The Young Brave

On December 12, 1923, Byron, an electrician, and Tillie, a schoolteacher, welcomed a young Indian brave to the world. The young brave spent most of his youth in the town of Mission on the Rosebud Indian reservation in South Dakota. He and the others on this particular reservation were members of what the federal government called the Rosebud Sioux Tribe. The elders called it Sicangu. His father was one-quarter Sioux. His mother had no known Native American blood. Like his parents, the young brave spoke fluent English, but little to no native tongue. One day, the young brave was walking in Mission when he saw an Indian sitting on a bench. “He had long hair, wore a blanket, and could not speak English.” Most of the people he saw on the reservation were Americanized, although he pointed out that his friends in school included Alex Raincounter and Chris Yellow Robe, boys with Indian names.

In 1938, the 15-year-old brave met who would become his high school sweetheart, Dorothy Jo, not on the reservation as his parents had met, but at an Ella Fitzgerald concert. The young brave was surprised to learn that his sweetheart was three-eighths Cherokee Indian. In decades past, their love for each other would have caused controversy between the tribes. The different tribes would have forbidden them to be together as it was in the teenage tragedy song “Running Bear,” made famous by Johnny Preston in 1959 (one of the two singers on the recording who provided the “uga-uga” and other Indian war cries was the not-yet famous George Jones).
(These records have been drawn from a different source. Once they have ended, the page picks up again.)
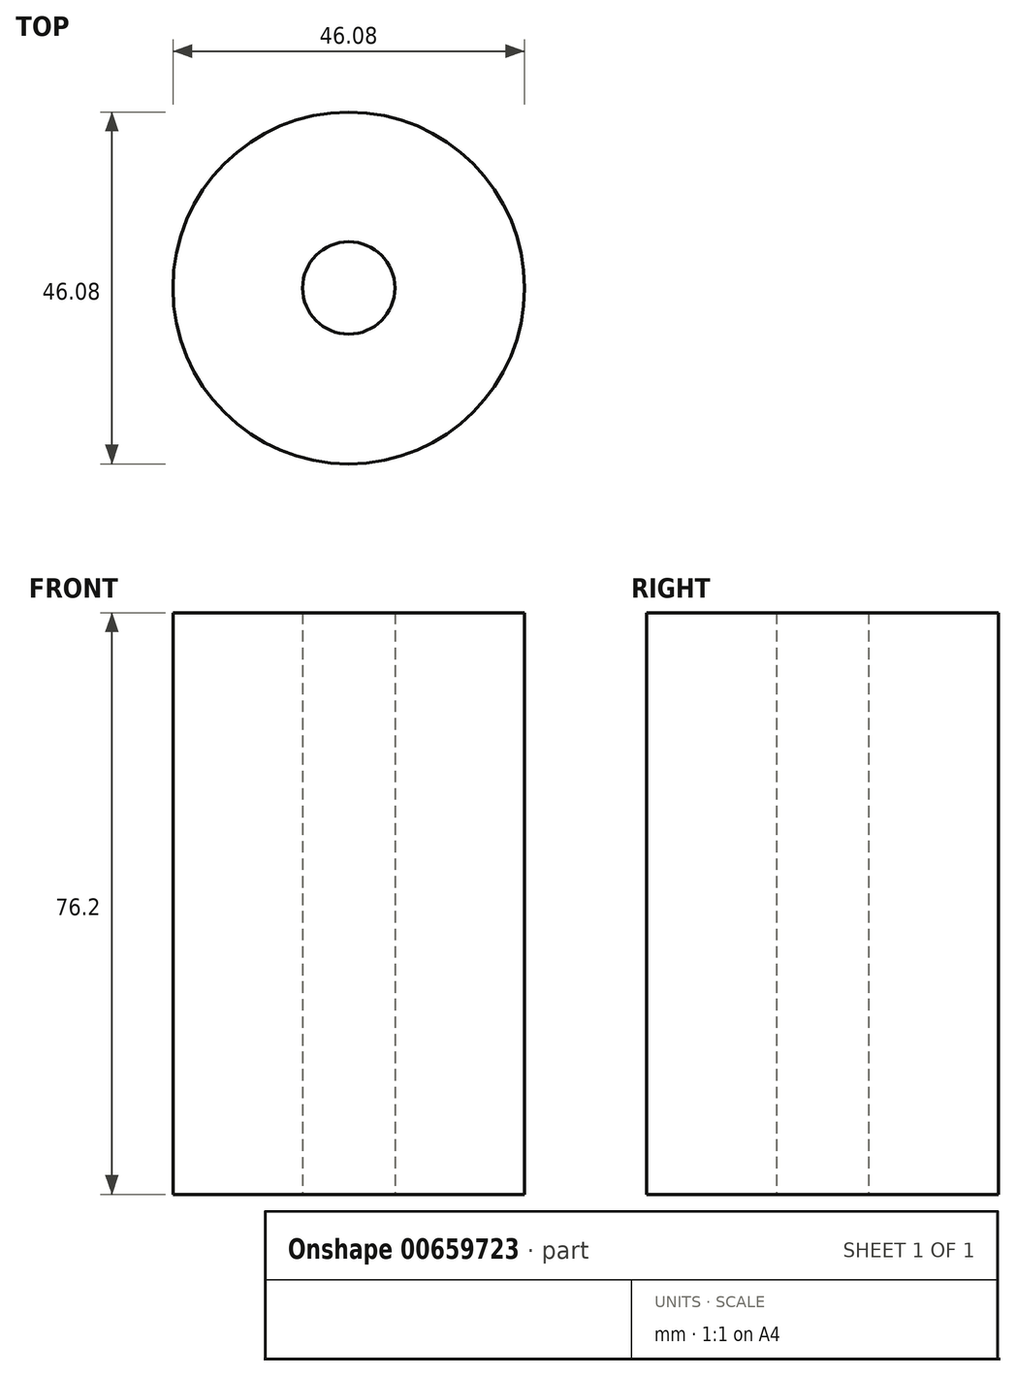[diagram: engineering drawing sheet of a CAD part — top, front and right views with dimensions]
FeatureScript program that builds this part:
annotation { "Feature Type Name" : "Feature", "Feature Type Description" : "" }
export const myFeature = defineFeature(function(context is Context, id is Id, definition is map)
    precondition{}
    {
        {
            var Q0;
            Q0=qCreatedBy(makeId("Top.planeOp"),FACE);
            var sketch = newSketch(context, id + "F0", { "sketchPlane" : qUnion([Q0])});
            skCircle(sketch, "E0", {"center": v(0, 0) * mm, "radius": 23.04 * mm});
            skSolve(sketch);
        }
        {
            var Q0;
            Q0=makeQuery(id+"F0.imprint","IMPRINT",FACE,{"disambiguationData":[TD([[makeQuery(id+"F0.imprint","IMPRINT",EDGE,{"derivedFrom":sQuery(id+"F0.wireOp",EDGE,"E0")}),1.0]])]});
            extrude(context, id + "F1", {"entities" : qUnion([Q0]), "depth" : 76.2 * mm, "offsetDistance" : 25.4 * mm});
        }
        {
            var Q0;
            Q0=makeQuery(id+"F1.opExtrude","CAP_FACE",FACE,{"disambiguationData":[OSD([sQuery(id+"F0.wireOp",EDGE,"E0")])],"isStart":true});
            var sketch = newSketch(context, id + "F2", { "sketchPlane" : qUnion([Q0])});
            skCircle(sketch, "E1", {"center": v(0, 0) * mm, "radius": 6.05 * mm});
            skSolve(sketch);
        }
        {
            var Q0;
            Q0=makeQuery(id+"F2.imprint","IMPRINT",FACE,{"disambiguationData":[TD([[makeQuery(id+"F2.imprint","IMPRINT",EDGE,{"derivedFrom":sQuery(id+"F2.wireOp",EDGE,"E1")}),1.0]])]});
            var Q1;
            Q1=sQuery(id+"F2.wireOp",EDGE,"E1");
            extrude(context, id + "F3", {"entities" : qUnion([Q0]), "operationType" : NewBodyOperationType.REMOVE, "surfaceEntities" : qUnion([Q1]), "oppositeDirection" : true, "depth" : 76.2 * mm, "offsetDistance" : 25.4 * mm});
        }
    });
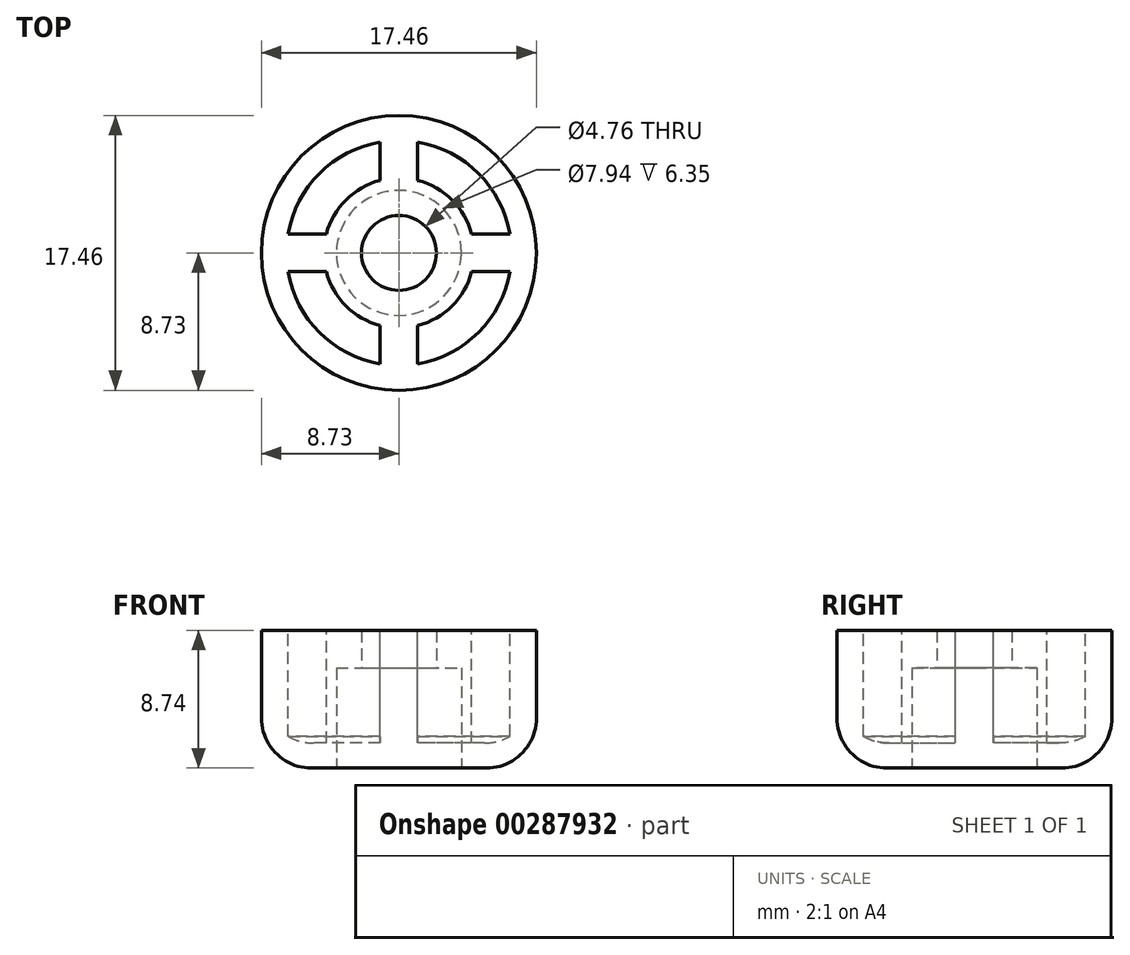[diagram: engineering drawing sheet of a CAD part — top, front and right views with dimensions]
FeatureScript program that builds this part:
annotation { "Feature Type Name" : "Feature", "Feature Type Description" : "" }
export const myFeature = defineFeature(function(context is Context, id is Id, definition is map)
    precondition{}
    {
        {
            var Q0;
            Q0=qCreatedBy(makeId("Top.planeOp"),FACE);
            var sketch = newSketch(context, id + "F0", { "sketchPlane" : qUnion([Q0])});
            skCircle(sketch, "E0", {"center": v(0, 0) * mm, "radius": 8.73 * mm});
            skSolve(sketch);
        }
        {
            var Q0;
            Q0=makeQuery(id+"F0.imprint","IMPRINT",FACE,{"disambiguationData":[TD([[makeQuery(id+"F0.imprint","IMPRINT",EDGE,{"derivedFrom":sQuery(id+"F0.wireOp",EDGE,"E0")}),1.0]])]});
            extrude(context, id + "F1", {"entities" : qUnion([Q0]), "depth" : 8.74 * mm, "offsetDistance" : 25.4 * mm});
        }
        {
            var Q0;
            Q0=makeQuery(id+"F1.opExtrude","CAP_EDGE",EDGE,{"disambiguationData":[OSD([sQuery(id+"F0.wireOp",EDGE,"E0")])],"isStart":true});
            fillet(context, id + "F2", {"entities" : qUnion([Q0]), "radius" : 3.17 * mm, "tangentPropagation" : true, "allowEdgeOverflow" : false});
        }
        {
            var Q0;
            Q0=makeQuery(id+"F1.opExtrude","CAP_FACE",FACE,{"disambiguationData":[OSD([sQuery(id+"F0.wireOp",EDGE,"E0")])],"isStart":true});
            var sketch = newSketch(context, id + "F3", { "sketchPlane" : qUnion([Q0])});
            skPoint(sketch, "E1", {"position": v(0, 0) * mm});
            skSolve(sketch);
        }
        {
            var Q0;
            Q0=sQuery(id+"F3.wireOp",VERTEX,"E1");
            var Q1;
            Q1=makeQuery(id+"F1.opExtrude","SWEPT_BODY",BODY,{"disambiguationData":[OSD([sQuery(id+"F0.wireOp",EDGE,"E0")])]});
            hole(context, id + "F4", {"style" : HoleStyle.C_BORE, "endStyle" : HoleEndStyle.BLIND, "holeDiameter" : 4.76 * mm, "cBoreDiameter" : 7.94 * mm, "cBoreDepth" : 6.35 * mm, "majorDiameter" : 4.17 * mm, "holeDepth" : 12.7 * mm, "isTappedThrough" : true, "tappedDepth" : 10.32 * mm, "tapClearance" : 3, "locations" : qUnion([Q0]), "scope" : qUnion([Q1])});
        }
        {
            var Q0;
            Q0=makeQuery(id+"F1.opExtrude","CAP_FACE",FACE,{"disambiguationData":[OSD([sQuery(id+"F0.wireOp",EDGE,"E0")])],"isStart":false});
            var sketch = newSketch(context, id + "F5", { "sketchPlane" : qUnion([Q0])});
            skCircle(sketch, "E2", {"center": v(0, 0) * mm, "radius": 4.76 * mm});
            skCircle(sketch, "E3", {"center": v(0, 0) * mm, "radius": 7.14 * mm});
            skLineSegment(sketch, "E4", {"start": v(-1.2, 7.04) * mm, "end": v(-1.2, 4.61) * mm});
            skLineSegment(sketch, "E5", {"start": v(1.2, 7.04) * mm, "end": v(1.2, 4.61) * mm});
            skLineSegment(sketch, "E6", {"start": v(4.61, 1.2) * mm, "end": v(7.04, 1.2) * mm});
            skLineSegment(sketch, "E7", {"start": v(4.61, -1.2) * mm, "end": v(7.04, -1.2) * mm});
            skLineSegment(sketch, "E8", {"start": v(-7.04, 1.2) * mm, "end": v(-4.61, 1.2) * mm});
            skLineSegment(sketch, "E9", {"start": v(-7.04, -1.2) * mm, "end": v(-4.61, -1.2) * mm});
            skLineSegment(sketch, "E10", {"start": v(-1.2, -7.04) * mm, "end": v(-1.2, -4.61) * mm});
            skLineSegment(sketch, "E11", {"start": v(1.2, -4.61) * mm, "end": v(1.2, -7.04) * mm});
            skLineSegment(sketch, "E12", {"start": v(0, 13.5) * mm, "end": v(0, -11.94) * mm, "construction": true});
            skLineSegment(sketch, "E13", {"start": v(-13.8, 0) * mm, "end": v(12.64, 0) * mm, "construction": true});
            skSolve(sketch);
        }
        {
            var Q0;
            {var subQ0=sQuery(id+"F5.wireOp",EDGE,"E4");Q0=makeQuery(id+"F5.imprint","IMPRINT",FACE,{"disambiguationData":[TD([[makeQuery(id+"F5.imprint","IMPRINT",EDGE,{"derivedFrom":subQ0}),-1.0]])]});}
            var Q1;
            {var subQ0=sQuery(id+"F5.wireOp",EDGE,"E5");Q1=makeQuery(id+"F5.imprint","IMPRINT",FACE,{"disambiguationData":[TD([[makeQuery(id+"F5.imprint","IMPRINT",EDGE,{"derivedFrom":subQ0}),1.0]])]});}
            var Q2;
            {var subQ0=sQuery(id+"F5.wireOp",EDGE,"E7");Q2=makeQuery(id+"F5.imprint","IMPRINT",FACE,{"disambiguationData":[TD([[makeQuery(id+"F5.imprint","IMPRINT",EDGE,{"derivedFrom":subQ0}),-1.0]])]});}
            var Q3;
            {var subQ0=sQuery(id+"F5.wireOp",EDGE,"E9");Q3=makeQuery(id+"F5.imprint","IMPRINT",FACE,{"disambiguationData":[TD([[makeQuery(id+"F5.imprint","IMPRINT",EDGE,{"derivedFrom":subQ0}),-1.0]])]});}
            var Q4;
            Q4=makeQuery(id+"F1.opExtrude","CAP_FACE",FACE,{"disambiguationData":[OSD([sQuery(id+"F0.wireOp",EDGE,"E0")])],"isStart":true});
            var Q5;
            Q5=makeQuery(id+"F1.opExtrude","SWEPT_BODY",BODY,{"disambiguationData":[OSD([sQuery(id+"F0.wireOp",EDGE,"E0")])]});
            extrude(context, id + "F6", {"entities" : qUnion([Q0, Q1, Q2, Q3]), "operationType" : NewBodyOperationType.REMOVE, "endBound" : BoundingType.UP_TO_BODY, "oppositeDirection" : true, "depth" : 25.4 * mm, "endBoundEntityFace" : qUnion([Q4]), "endBoundEntityBody" : qUnion([Q5]), "hasOffset" : true, "offsetDistance" : 1.59 * mm});
        }
    });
In the song, Running Bear, a young Indian brave, was in love with an Indian maid named Little White Dove. Their tribes were separated by hatred as well as a mighty, raging river. The song ends with the Running Bear and Little White Dove swimming out to be together. After a passionate kiss, the two drowned in the swift current. “Now they’ll always be together in their happy hunting ground.” By the 1940s, the Sioux and Cherokee tribes were no longer at war, and on January 12, 1945, the young brave and Dorothy Jo married with the blessing of their families.

The young brave was always proud of his Indian heritage. He once said, “I’ve always bragged about being part Indian, because they are a people to be proud of. And the Sioux were the greatest warriors of them all. They’ve been called the greatest light cavalry in the history of man.” He quipped, “And I have never been on a horse without falling off.”

We know very little about the young brave’s life on the reservation because he rarely spoke about it. We may know little about his early life, but we all know the young brave. Last Wednesday, August 26, the young brave breathed his last. He was just three-and-a-half months shy of reaching his 100th birthday. From 1972 to 2007, we welcome him into our homes. He was the host of the longest-running daytime game show in North American television history, The Price is Right. You and I know that young brave from Rosebud Reservation. His name was Robert William “Bob” Barker.

Sources:

1.      Argus-Leader (Sioux Falls, South Dakota), March 25, 1962, p.17.
2.     “Bob Barker, Iconic Host of “the Price Is Right”, Dies.” Time, 26 Aug. 2023, time.com/5723021/bob-barker-dies/. Accessed 25 Aug. 2023.